- [Activity]:
Each line in the material below must be transcribed exactly; no picture belongs in the copy.

- [Data supplied]:
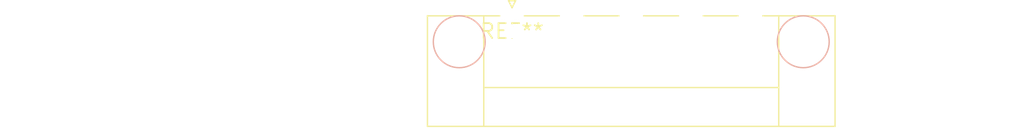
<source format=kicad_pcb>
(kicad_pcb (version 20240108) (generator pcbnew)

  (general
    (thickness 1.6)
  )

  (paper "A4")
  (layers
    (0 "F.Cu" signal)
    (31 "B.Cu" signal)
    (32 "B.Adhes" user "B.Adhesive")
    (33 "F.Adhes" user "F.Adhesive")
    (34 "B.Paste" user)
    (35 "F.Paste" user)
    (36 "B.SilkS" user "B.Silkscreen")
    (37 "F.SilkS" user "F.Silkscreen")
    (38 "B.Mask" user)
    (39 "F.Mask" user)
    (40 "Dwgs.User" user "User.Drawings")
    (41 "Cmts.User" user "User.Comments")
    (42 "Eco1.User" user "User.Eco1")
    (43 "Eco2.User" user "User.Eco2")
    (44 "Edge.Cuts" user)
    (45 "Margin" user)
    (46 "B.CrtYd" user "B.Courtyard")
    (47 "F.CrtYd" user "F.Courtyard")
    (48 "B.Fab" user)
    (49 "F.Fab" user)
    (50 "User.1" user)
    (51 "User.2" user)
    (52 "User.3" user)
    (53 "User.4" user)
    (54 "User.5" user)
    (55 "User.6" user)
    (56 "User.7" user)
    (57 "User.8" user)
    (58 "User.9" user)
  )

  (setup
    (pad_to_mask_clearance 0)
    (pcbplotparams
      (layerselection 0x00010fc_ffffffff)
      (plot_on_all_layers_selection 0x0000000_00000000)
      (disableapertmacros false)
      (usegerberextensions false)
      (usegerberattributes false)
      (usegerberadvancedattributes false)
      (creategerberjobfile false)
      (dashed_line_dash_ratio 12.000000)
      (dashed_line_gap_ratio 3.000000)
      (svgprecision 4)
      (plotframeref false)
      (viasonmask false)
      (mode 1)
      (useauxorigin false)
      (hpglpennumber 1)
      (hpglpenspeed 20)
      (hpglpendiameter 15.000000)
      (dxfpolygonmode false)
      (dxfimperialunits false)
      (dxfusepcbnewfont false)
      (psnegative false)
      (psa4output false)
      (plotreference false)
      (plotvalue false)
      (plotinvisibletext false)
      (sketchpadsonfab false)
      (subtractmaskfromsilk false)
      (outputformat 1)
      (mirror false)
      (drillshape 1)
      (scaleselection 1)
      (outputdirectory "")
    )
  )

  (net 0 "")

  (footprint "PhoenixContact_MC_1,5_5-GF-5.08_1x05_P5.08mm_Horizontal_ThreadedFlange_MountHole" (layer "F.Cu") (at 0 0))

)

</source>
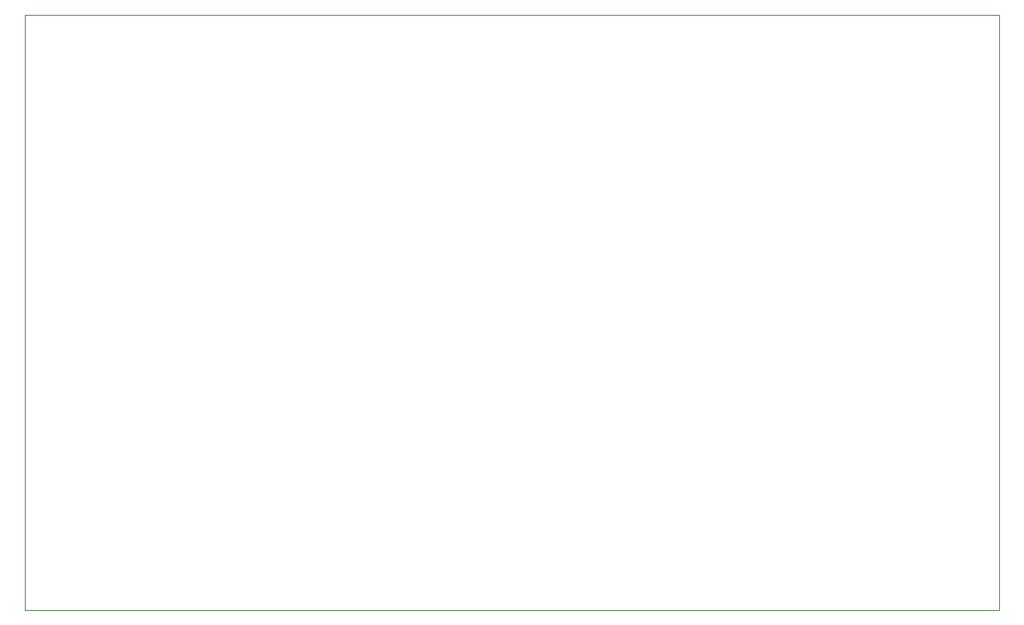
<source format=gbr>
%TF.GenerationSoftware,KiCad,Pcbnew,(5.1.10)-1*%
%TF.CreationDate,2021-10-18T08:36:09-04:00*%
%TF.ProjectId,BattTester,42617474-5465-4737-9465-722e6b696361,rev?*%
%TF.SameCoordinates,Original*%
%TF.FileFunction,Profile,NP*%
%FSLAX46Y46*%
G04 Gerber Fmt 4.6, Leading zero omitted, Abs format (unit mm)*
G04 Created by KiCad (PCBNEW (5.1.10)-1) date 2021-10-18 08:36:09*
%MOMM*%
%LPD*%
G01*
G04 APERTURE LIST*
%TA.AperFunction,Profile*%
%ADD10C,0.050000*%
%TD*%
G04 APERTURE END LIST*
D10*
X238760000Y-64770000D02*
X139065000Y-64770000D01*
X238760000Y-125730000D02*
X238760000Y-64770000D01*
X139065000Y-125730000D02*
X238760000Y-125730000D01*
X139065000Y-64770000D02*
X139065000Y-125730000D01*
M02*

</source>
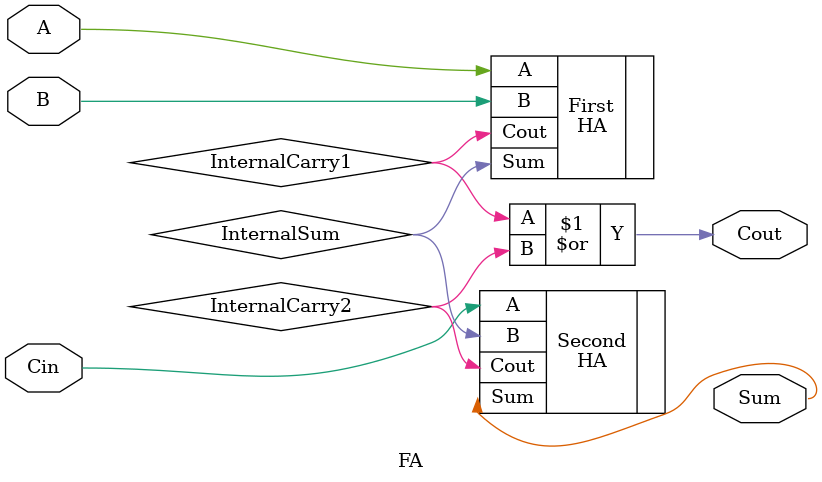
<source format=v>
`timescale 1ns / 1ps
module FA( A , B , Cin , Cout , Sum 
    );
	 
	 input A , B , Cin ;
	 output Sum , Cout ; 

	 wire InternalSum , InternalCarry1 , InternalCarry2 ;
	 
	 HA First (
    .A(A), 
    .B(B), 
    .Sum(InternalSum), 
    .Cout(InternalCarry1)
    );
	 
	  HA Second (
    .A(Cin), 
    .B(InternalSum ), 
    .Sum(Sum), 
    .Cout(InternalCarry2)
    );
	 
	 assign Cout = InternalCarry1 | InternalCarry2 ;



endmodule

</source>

- [Output for this task]:
<source format=kicad_pcb>
(kicad_pcb (version 20240108) (generator pcbnew)

  (general
    (thickness 1.6)
  )

  (paper "A4")
  (layers
    (0 "F.Cu" signal)
    (31 "B.Cu" signal)
    (32 "B.Adhes" user "B.Adhesive")
    (33 "F.Adhes" user "F.Adhesive")
    (34 "B.Paste" user)
    (35 "F.Paste" user)
    (36 "B.SilkS" user "B.Silkscreen")
    (37 "F.SilkS" user "F.Silkscreen")
    (38 "B.Mask" user)
    (39 "F.Mask" user)
    (40 "Dwgs.User" user "User.Drawings")
    (41 "Cmts.User" user "User.Comments")
    (42 "Eco1.User" user "User.Eco1")
    (43 "Eco2.User" user "User.Eco2")
    (44 "Edge.Cuts" user)
    (45 "Margin" user)
    (46 "B.CrtYd" user "B.Courtyard")
    (47 "F.CrtYd" user "F.Courtyard")
    (48 "B.Fab" user)
    (49 "F.Fab" user)
    (50 "User.1" user)
    (51 "User.2" user)
    (52 "User.3" user)
    (53 "User.4" user)
    (54 "User.5" user)
    (55 "User.6" user)
    (56 "User.7" user)
    (57 "User.8" user)
    (58 "User.9" user)
  )

  (setup
    (pad_to_mask_clearance 0)
    (pcbplotparams
      (layerselection 0x00010fc_ffffffff)
      (plot_on_all_layers_selection 0x0000000_00000000)
      (disableapertmacros false)
      (usegerberextensions false)
      (usegerberattributes false)
      (usegerberadvancedattributes false)
      (creategerberjobfile false)
      (dashed_line_dash_ratio 12.000000)
      (dashed_line_gap_ratio 3.000000)
      (svgprecision 4)
      (plotframeref false)
      (viasonmask false)
      (mode 1)
      (useauxorigin false)
      (hpglpennumber 1)
      (hpglpenspeed 20)
      (hpglpendiameter 15.000000)
      (dxfpolygonmode false)
      (dxfimperialunits false)
      (dxfusepcbnewfont false)
      (psnegative false)
      (psa4output false)
      (plotreference false)
      (plotvalue false)
      (plotinvisibletext false)
      (sketchpadsonfab false)
      (subtractmaskfromsilk false)
      (outputformat 1)
      (mirror false)
      (drillshape 1)
      (scaleselection 1)
      (outputdirectory "")
    )
  )

  (net 0 "")

  (footprint "PhoenixContact_MC_1,5_5-GF-5.08_1x05_P5.08mm_Horizontal_ThreadedFlange_MountHole" (layer "F.Cu") (at 0 0))

)

</source>
<source format=gbr>
%TF.GenerationSoftware,KiCad,Pcbnew,(5.1.10)-1*%
%TF.CreationDate,2021-10-18T08:36:09-04:00*%
%TF.ProjectId,BattTester,42617474-5465-4737-9465-722e6b696361,rev?*%
%TF.SameCoordinates,Original*%
%TF.FileFunction,Profile,NP*%
%FSLAX46Y46*%
G04 Gerber Fmt 4.6, Leading zero omitted, Abs format (unit mm)*
G04 Created by KiCad (PCBNEW (5.1.10)-1) date 2021-10-18 08:36:09*
%MOMM*%
%LPD*%
G01*
G04 APERTURE LIST*
%TA.AperFunction,Profile*%
%ADD10C,0.050000*%
%TD*%
G04 APERTURE END LIST*
D10*
X238760000Y-64770000D02*
X139065000Y-64770000D01*
X238760000Y-125730000D02*
X238760000Y-64770000D01*
X139065000Y-125730000D02*
X238760000Y-125730000D01*
X139065000Y-64770000D02*
X139065000Y-125730000D01*
M02*

</source>
<source format=v>
`timescale 1ns / 1ps
module FA( A , B , Cin , Cout , Sum 
    );
	 
	 input A , B , Cin ;
	 output Sum , Cout ; 

	 wire InternalSum , InternalCarry1 , InternalCarry2 ;
	 
	 HA First (
    .A(A), 
    .B(B), 
    .Sum(InternalSum), 
    .Cout(InternalCarry1)
    );
	 
	  HA Second (
    .A(Cin), 
    .B(InternalSum ), 
    .Sum(Sum), 
    .Cout(InternalCarry2)
    );
	 
	 assign Cout = InternalCarry1 | InternalCarry2 ;



endmodule

</source>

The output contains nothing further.